Tuesday, April 22, 2008

Dani Rodrik Wins April's Lost Legacy Prize

Dani Rodrik in his Dani Rodrik’s Blog (‘Unconventional thoughts on economic development and globalization’) (HERE) 21 April, writes a most interesting piece around a quotation from Wealth Of Nations:

Adam Smith, the finance skeptic”:

“Was Adam Smith a finance skeptic? The following passage from the Wealth of Nations, written in connection with a banking collapse in Scotland, suggests so:
To restrain private people, it may be said, from receiving in payment the promissory notes of a banker, for any sum whether great or small, when they themselves are willing to receive them; or, to restrain a banker from issuing such notes, when all his neighbours are willing to accept of them, is a manifest violation of that natural liberty which it is the proper business of law, not to infringe, but to support. Such regulations may, no doubt, be considered as in some respect a violation of natural liberty. But those exertions of the natural liberty of a few individuals, which might endanger the security of the whole society, are, and ought to be, restrained by the laws of all governments; of the most free, as well as of the most despotical. The obligation of building party walls, in order to prevent the communication of fire, is a violation of natural liberty, exactly of the same kind with the regulations of the banking trade which are here proposed.”
(From Book 2, Chapter 2, paragraph 94.) Thanks to Frank Levy for the pointer
.”

[Small quibble: I have restored the punctuation to how Adam Smith wrote it, as published in the definitive Glasgow Edition of the Works and Correspondence of Adam Smith, Wealth Of Nations, II.ii.94: p 324.]
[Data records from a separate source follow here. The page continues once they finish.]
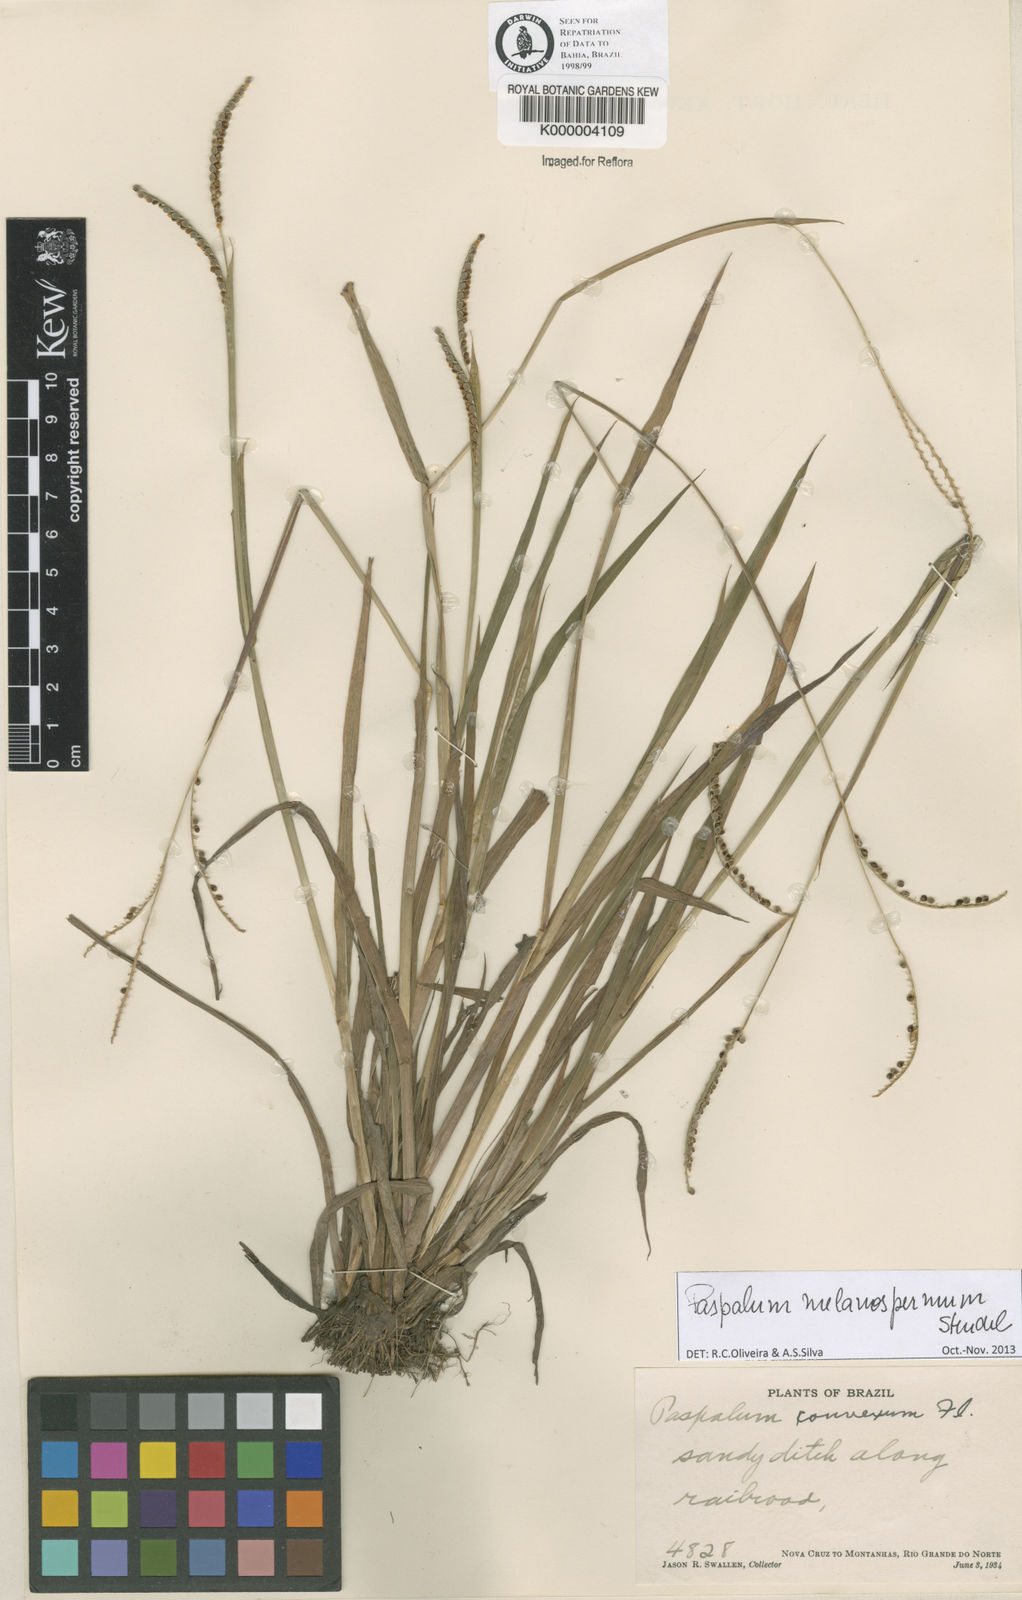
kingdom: Plantae
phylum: Tracheophyta
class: Liliopsida
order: Poales
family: Poaceae
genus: Paspalum
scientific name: Paspalum
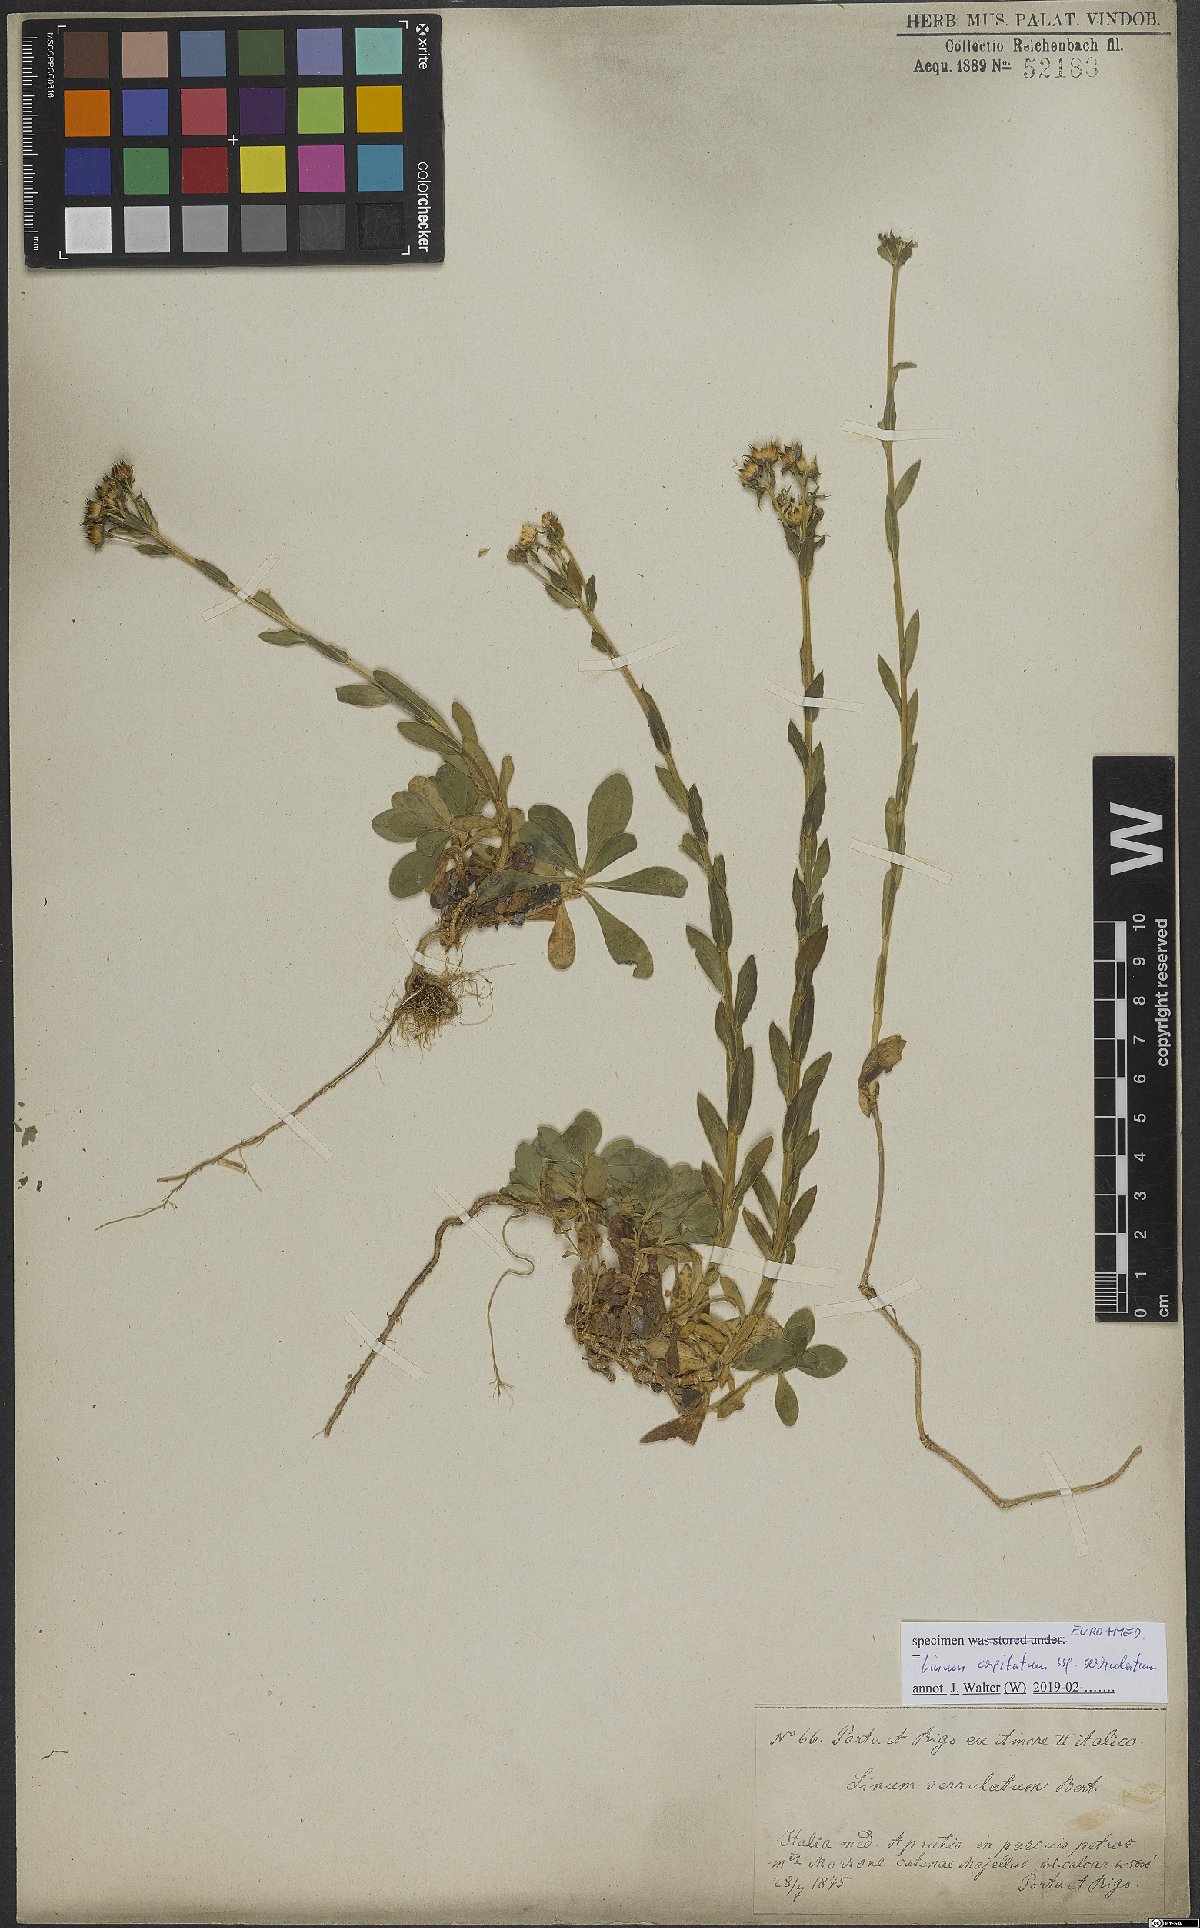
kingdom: Plantae
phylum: Tracheophyta
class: Magnoliopsida
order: Malpighiales
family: Linaceae
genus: Linum
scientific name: Linum capitatum
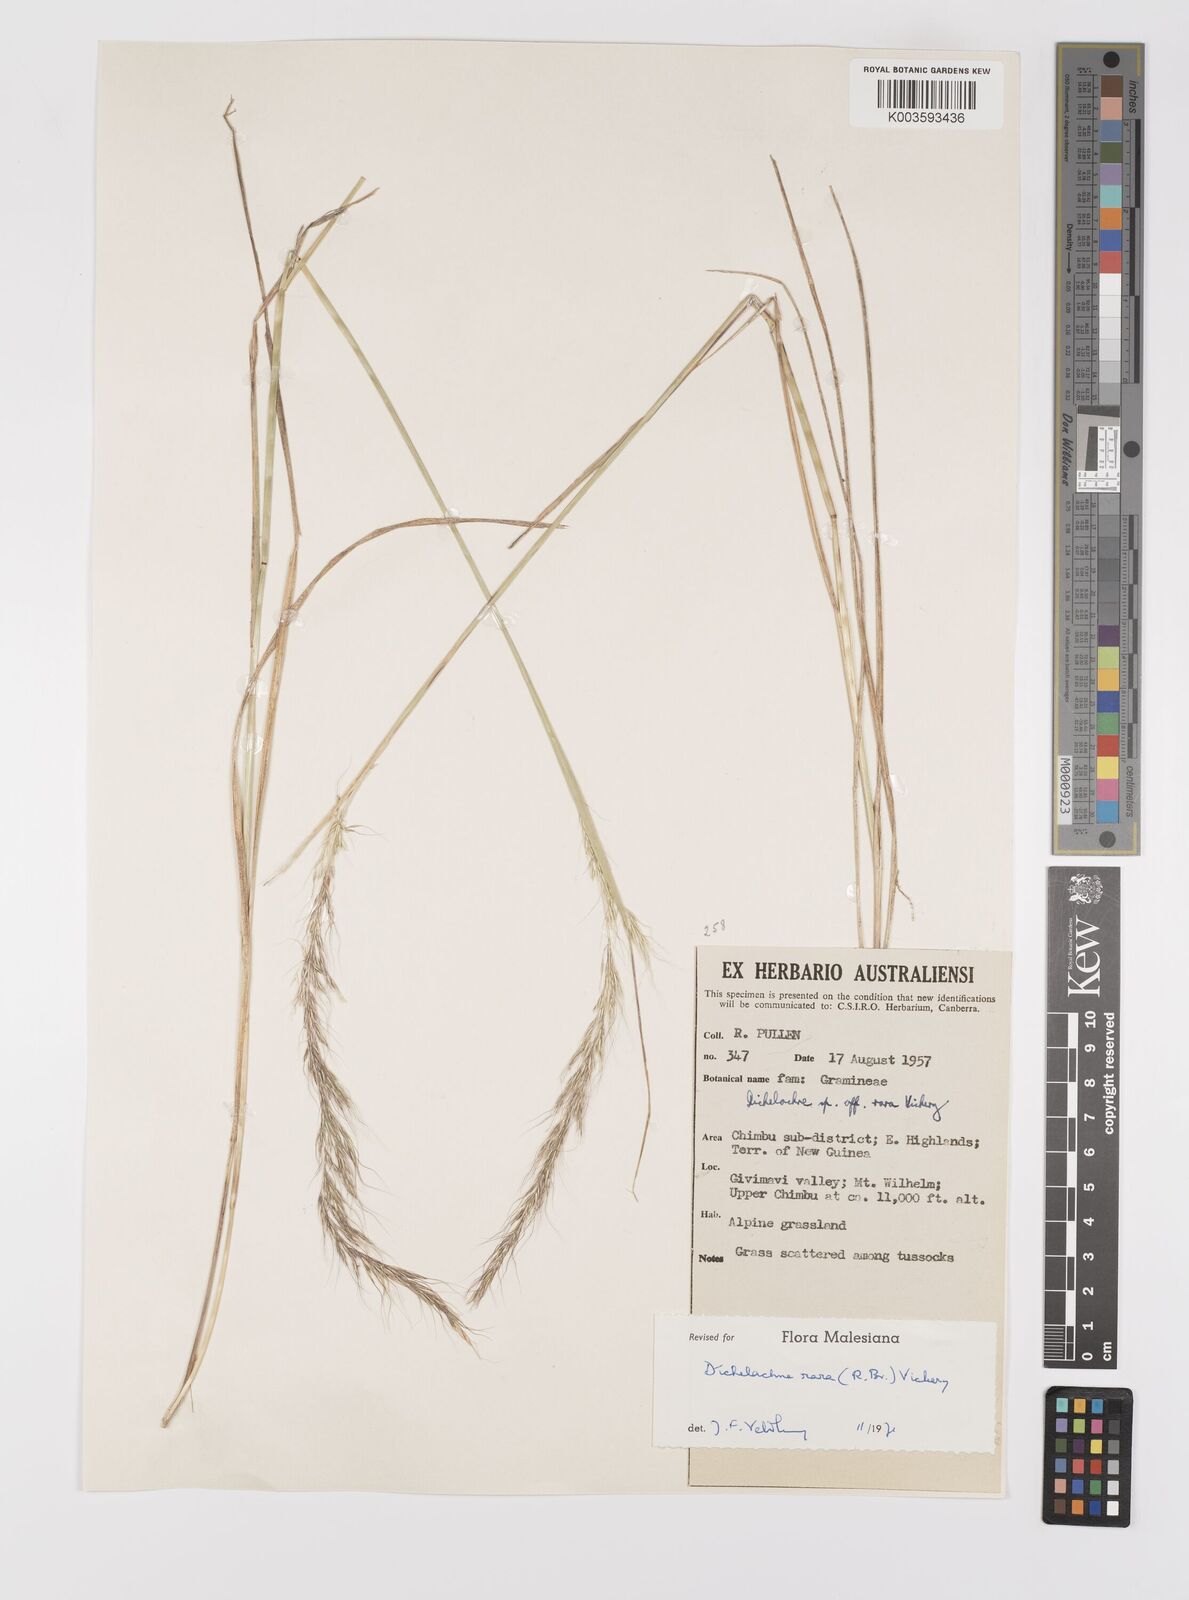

Dani Rodrik also defines a libertarian stance on finance (in Guns, Drugs, and Financial Markets: in Project Syndicate: www.project-syndicate.org):

‘First are the libertarians, for whom anything that comes between two consenting adults is akin to a crime. If you are selling a piece of paper that I want to buy, it is my responsibility to know what I am buying and be aware of any possible adverse consequences. If my purchase harms me, I have nobody to blame but myself. I cannot plead for a government bailout.’

And the counter-argument:

Non-libertarians recognize the fatal flaw in this argument: financial blow-ups entail what economists call a “systemic risk” – everyone pays a price. As the rescue of Bear Stearns shows, the government may need to bail out private institutions to prevent a panic that would lead to worse consequences elsewhere. Thus, many financial institutions, especially the largest, operate with an implicit government guarantee. This justifies government regulation of lending and investment practices.’

Comment
I always recommend the above quotation from Wealth Of Nations to those who assert that Adam Smith was in favour of laissez faire and, though he never used the words, often confuse references to Adam Smith’s assertions of Natural Liberty as ‘proof’ of his ‘libertarian’ views, showing simultaneously that they neither understand Smith’s aversion to laissez faire, taken literally, nor to the philosophical content of Natural Rights theory, which Smith learned from Francis Hutcheson, and through him, from Carmichael, Pufendorf and Grotius.

The chapter in Wealth Of Nations to which Dani Rodrick refers demonstrates the authentic Adam Smith who was never an ideologue of any kind. What worked was more important than what fitted a ‘theory’ of what ought to work.

The problem of bank paper (currency notes) was compounded by the behaviours of individuals – not all expressions of self-interest lead to socially beneficial outcomes, as students of Adam Smith know, but Nobel Prize winners in economics sometimes don’t, let alone legions of ‘top’ academics who pontificate on ‘his’ alleged theories with all the arrogant certainties of what Smith called ‘men of system’.

Dani Rodrik exposes the silliness of the so-called libertarian: ‘If my purchase harms me, I have nobody to blame but myself. I cannot plead for a government bailout’.

They ignore the fact that a banking crisis does not just harm the individual; it harms many others who were not party to the individual’s transaction. Justice in society, said Adam Smith (and similarly, said David Hume) is essential, otherwise it would ‘crumble into atoms’, and justice is not just about apportioning ‘blame’ to individuals who contribute to the problem, it is also about protecting other individuals who are affected by such actions.

I shall award Dani Rodrik the Lost Legacy Adam Smith Prize for April on the basis of his posting above (with a commendation to Frank Levy who drew Dani’s attention to it).

Regular readers will note the monthly prize has not been awarded recently because there has been a steady run of misrepresentations of Adam Smith across Blogland and the maintstream media. Thank you Dani Rodrik.